From the standpoint of the artists, collectors, other creditors, and their lawyers, however, the crux of the matter -- the reason they were questioning Banks -- never was addressed: Where did the money go?
And the person who might be most able to answer that question was nowhere to be found.
Shortly before Harcourts Gallery filed Chapter 7 bankruptcy papers, Jo Rogers filed for divorce in Marin County. Two weeks before the bankruptcy creditors' meeting, she served her husband of 10 years with divorce papers, fired her divorce lawyer from the case, and left town.
Jo Rogers has not been seen since.
Aron Oliner, an attorney for bankruptcy trustee Ed Towers, has run a series of database searches, looking for property transfers that might suggest Rogers and Banks, either together or separately, were concealing assets from gallery creditors.
Oliner says he found nothing.
"My read is this was just a business going to hell," Oliner says. "A more responsible proprietor would have shut his doors in 1992."
Eagle-Smith believes Banks is destitute, citing the art impresario's efforts to sell a last possession, a motorcycle, as he was leaving for Mexico. "My understanding is that all he has is his $1,000-a-month Social Security check," he says.
But if Banks' final days in the United States suggest innocence to some people, others have a more jaundiced view of his last act at Harcourts.

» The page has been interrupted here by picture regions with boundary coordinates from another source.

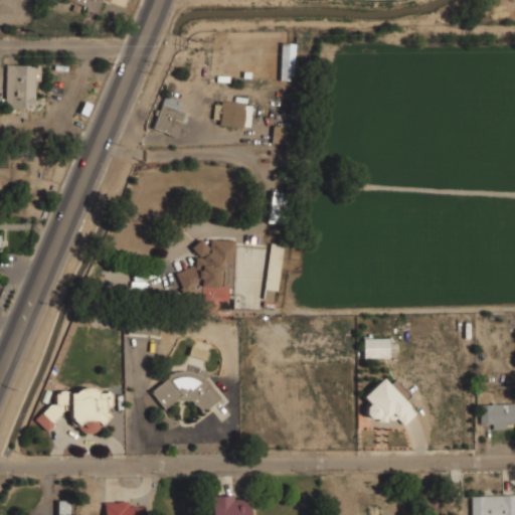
[(63,0),(63,2),(98,12),(101,0),(63,0)]
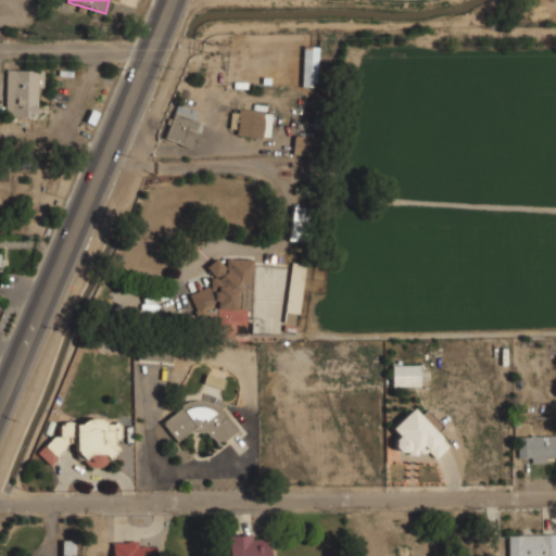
[(316,87),(318,46),(303,46),(301,86),(316,87)]
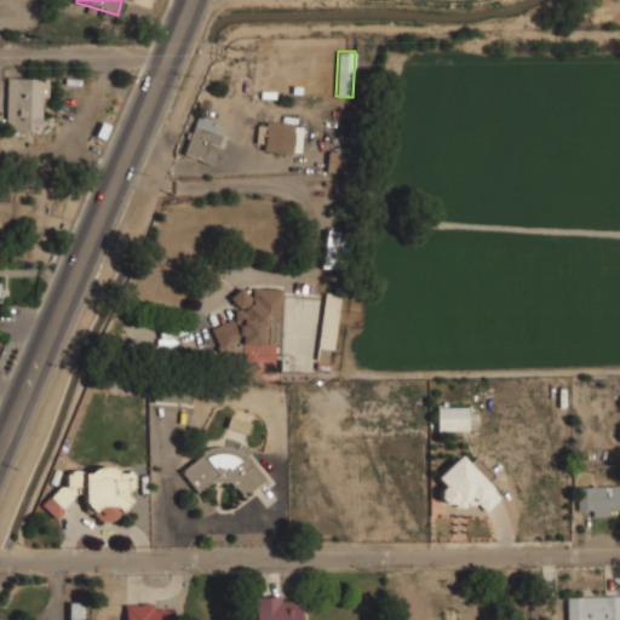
[(6,130),(40,131),(41,79),(7,78),(6,130)]
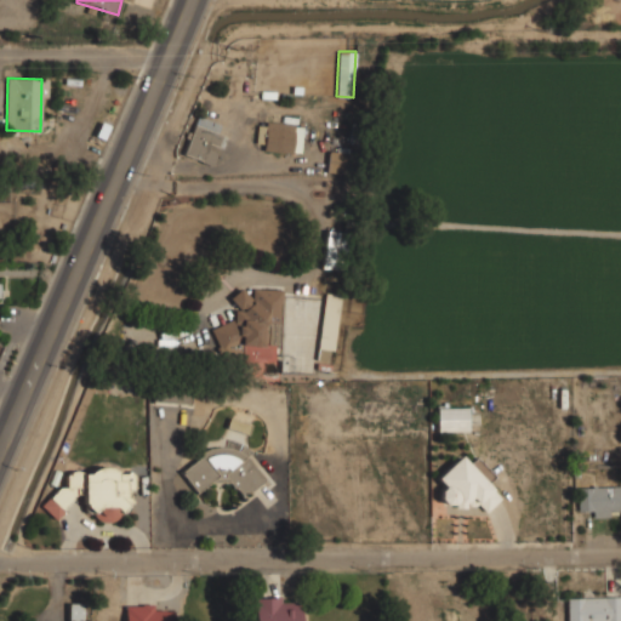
[(215,165),(224,135),(216,132),(220,123),(195,115),(183,155),(215,165)]
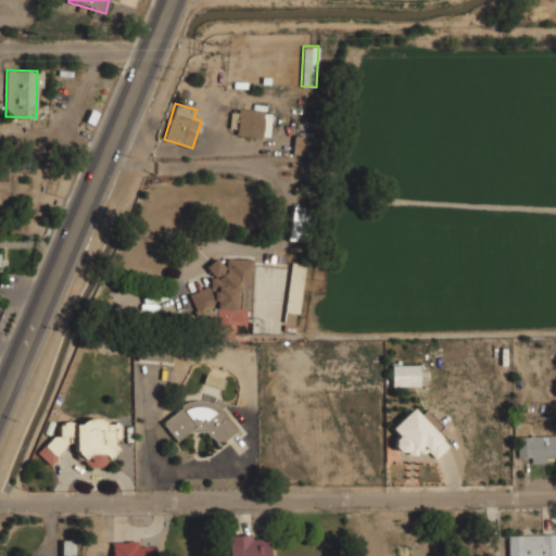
[(269,136),(270,110),(230,110),(230,135),(269,136)]
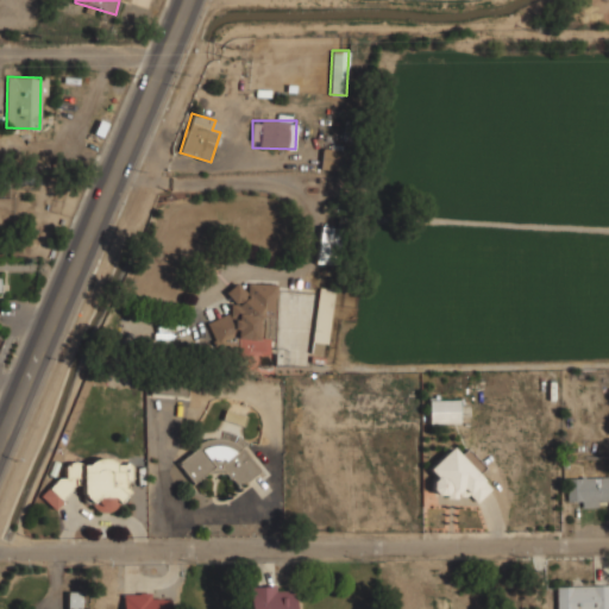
[(321,170),(346,170),(346,149),(321,149),(321,170)]
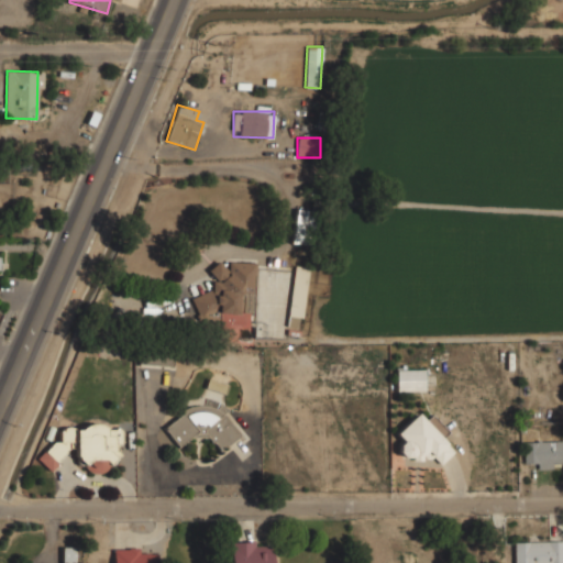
[(315,211),(297,208),(290,242),(309,245),(315,211)]
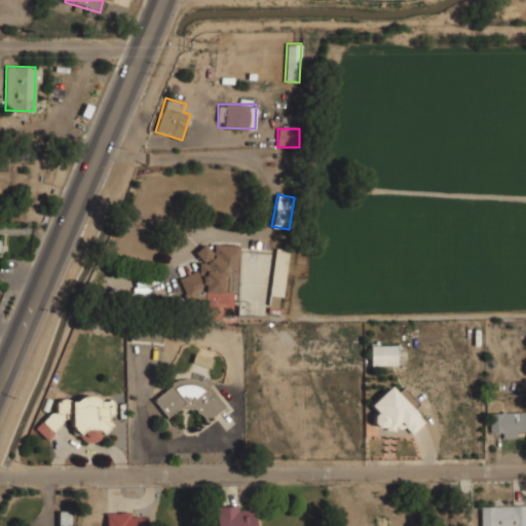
[(238,245),(198,243),(197,274),(184,273),(184,305),(237,306),(238,245)]
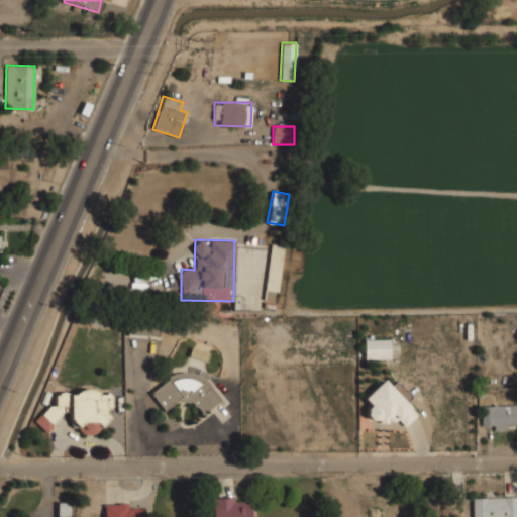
[(263,298),(277,300),(284,244),(271,242),(263,298)]
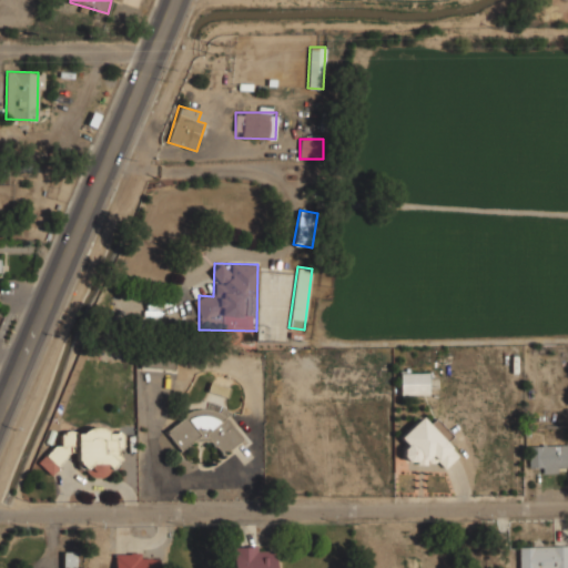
[(140,368),(174,371),(175,355),(140,354),(140,368)]
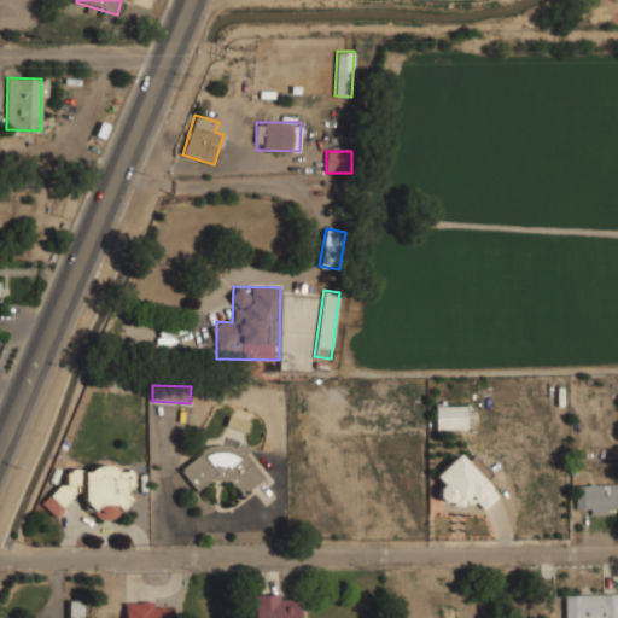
[(435,401),(435,429),(465,429),(465,401),(435,401)]
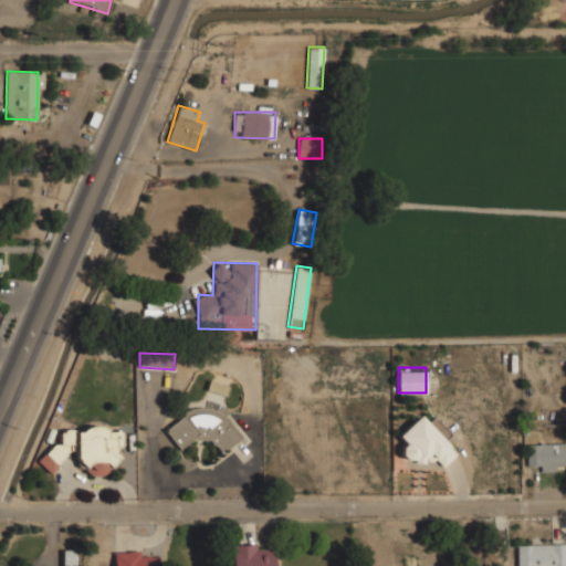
[(209,380),(229,386),(226,396),(207,389),(209,380)]
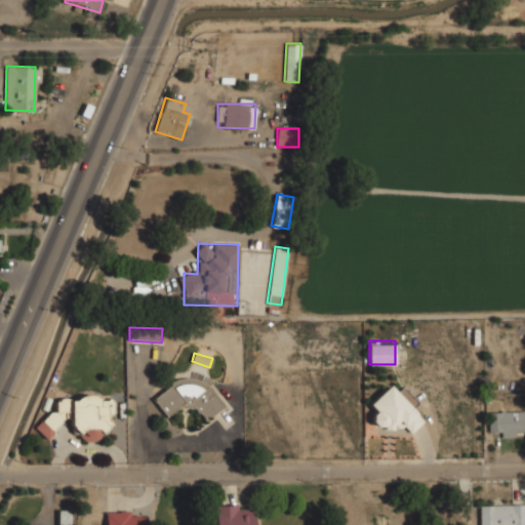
[(198,412),(199,411),(205,419),(210,414),(211,415),(224,406),(208,386),(212,381),(205,375),(201,381),(194,378),(186,377),(177,378),(169,382),(171,385),(154,398),(155,399),(154,400),(166,416),(176,408),(194,407),(198,412)]
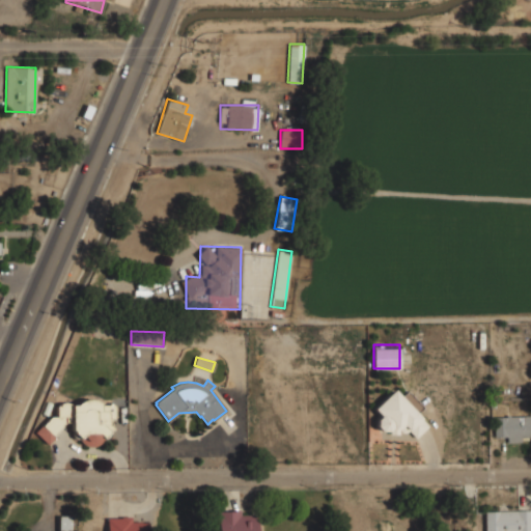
[(428,425),(394,388),(373,409),(381,416),(375,421),(393,440),(406,427),(415,438),(428,425)]
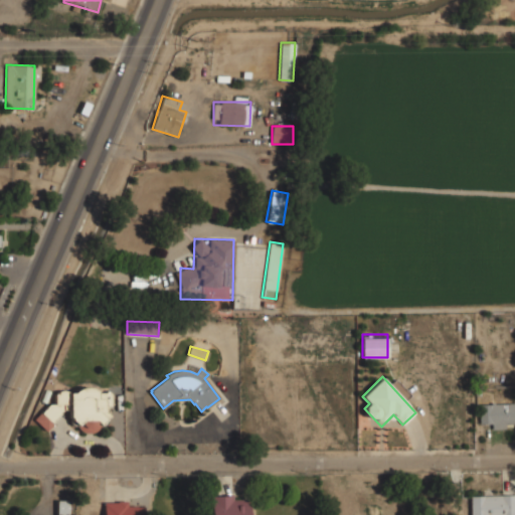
[(112,394),(108,390),(106,392),(97,392),(97,390),(95,389),(92,388),(86,387),(82,388),(78,388),(76,390),(73,392),(68,392),(65,390),(61,390),(57,391),(54,394),(55,403),(49,403),(34,418),(46,431),(53,423),(52,422),(61,413),(60,412),(63,409),(68,409),(68,416),(71,418),(70,418),(70,419),(70,421),(70,422),(70,423),(71,424),(73,425),(74,425),(76,425),(78,427),(80,430),(82,432),(86,433),(89,433),(92,433),(95,432),(97,430),(99,427),(101,425),(103,425),(104,425),(106,424),(106,423),(107,422),(107,420),(107,418),(108,416),(109,417),(110,414),(108,411),(108,410),(108,405),(110,405),(112,405),(112,404),(112,395),(112,394)]
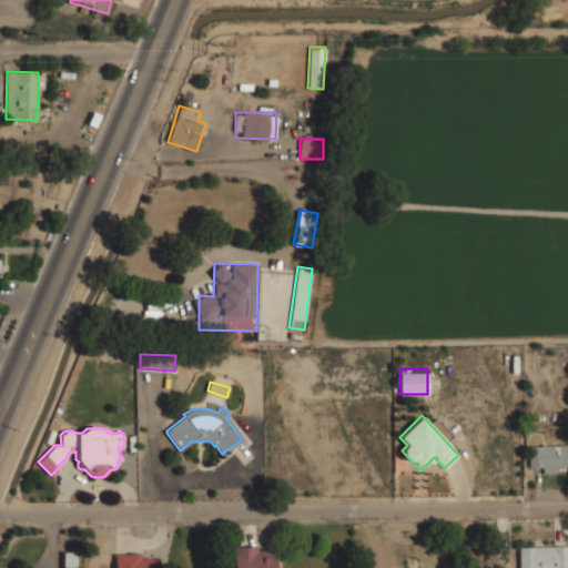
[(529,472),(567,472),(567,444),(529,444),(529,472)]
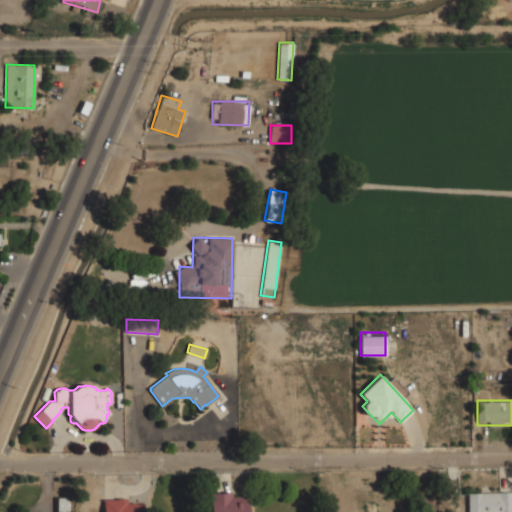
[(511,511),(511,491),(468,493),(468,511),(511,511)]
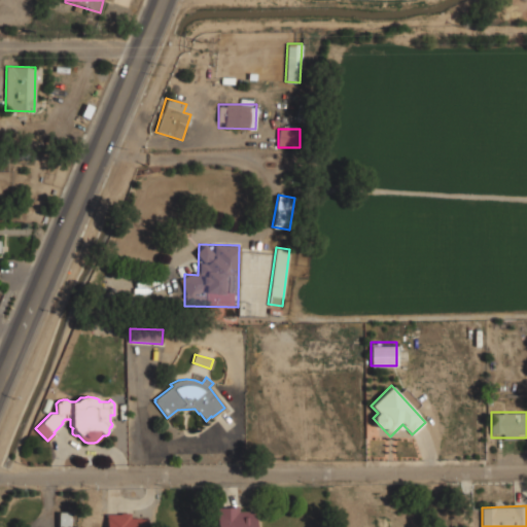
[(216,526),(254,526),(255,512),(239,512),(239,507),(216,507),(216,526)]
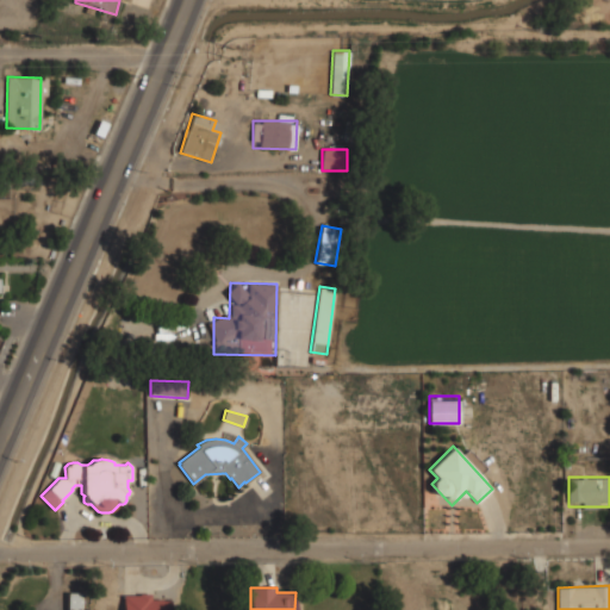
[(68,609),(70,609),(82,609),(83,592),(68,592),(68,609)]
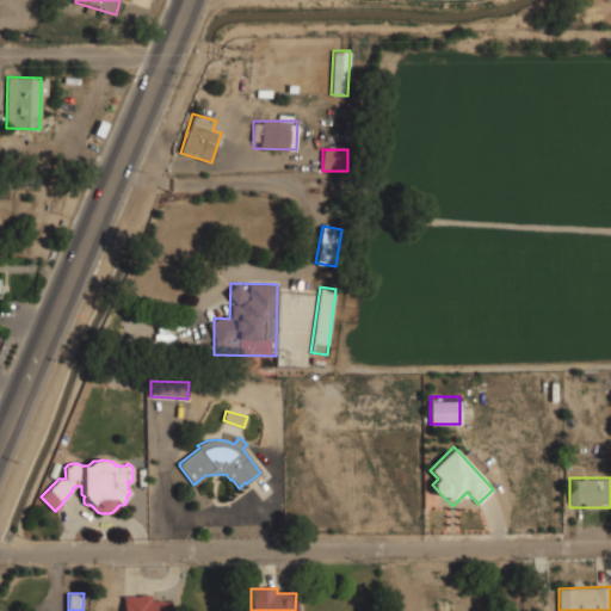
[(124,596),(123,610),(170,610),(170,600),(152,600),(152,596),(124,596)]
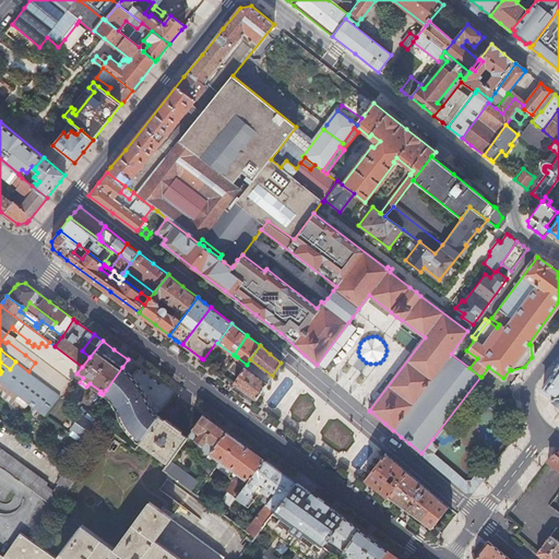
[(272,376),(250,359),(247,365),(246,366),(268,382),(272,376)]
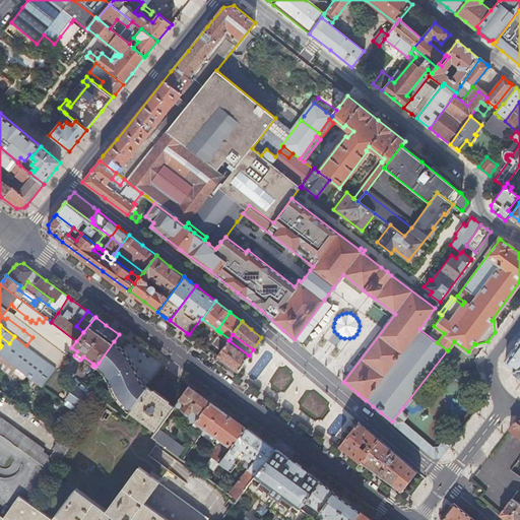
[(30,348),(26,345),(14,336),(9,343),(0,336),(0,344),(1,345),(0,347),(0,354),(16,368),(22,360),(25,355),(30,348)]
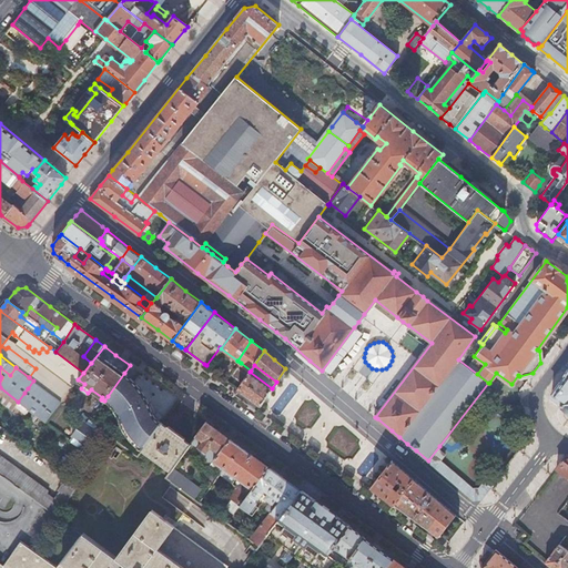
[(567,369),(567,371),(566,374),(567,375),(551,395),(560,403),(559,405),(567,411),(567,369)]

San Francisco attorney M.J. Bogatin, who represents Paul and Henry Villierme, walked into Harcourts Gallery unannounced last August, just two days after Fred Banks had given his dispirited testimony in the firm's bankruptcy case. Bogatin says he wanted to pick up the financial records Paul Villierme had seen momentarily after kicking in the gallery's door a few months earlier.
"It kind of sounded like a party," Bogatin says, his voice still reflecting disbelief. Instead of the "broken" Fred Banks who had testified 48 hours earlier, Bogatin says, he found Fred and his brother, Stephen, in a festive mood.
"Fred Banks was bounding around. Full of energy. A different man. It was very cavalier. I would have thought they'd be in a deep funk. When I spoke to them, there were a dozen interruptions," Bogatin says. "There was a sense of celebration."
Afterward, says Bogatin, "we were at a loss over what to do."
A few days later, Bogatin's phone rang. A member of California Lawyers for the Arts had managed to interest the San Francisco District Attorney's Office in the Harcourts situation.
The chief of the DA's special prosecutions section, Debra Hayes, invited Bogatin and for a visit. Though she won't discuss details, Hayes says she assigned a prosecutor and a white-collar investigator to the case after Bogatin explained the vulnerability of struggling artists and the unlikelihood they'd obtain justice in bankruptcy court.
When Bogatin and Hayes parted ways, the Villiermes' attorney was sure the prosecutor's office would kick into gear. Instead, inactivity reigned. Banks left the country. His wife remained out of sight, while their divorce stayed suspiciously idle. And the bankruptcy trustee prepared to close shop on the Harcourts case.
Then, last month, the DA's investigation suddenly spurted to life. The renewed interest was sparked -- at least in part -- by a notice the office received from Richard Humphries, a San Francisco art dealer who was in state prison on an arson conviction. Banks had accused Humphries of theft of some art from Harcourts, and the prisoner had sent an official demand that the district attorney either charge him or dismiss Banks' complaint.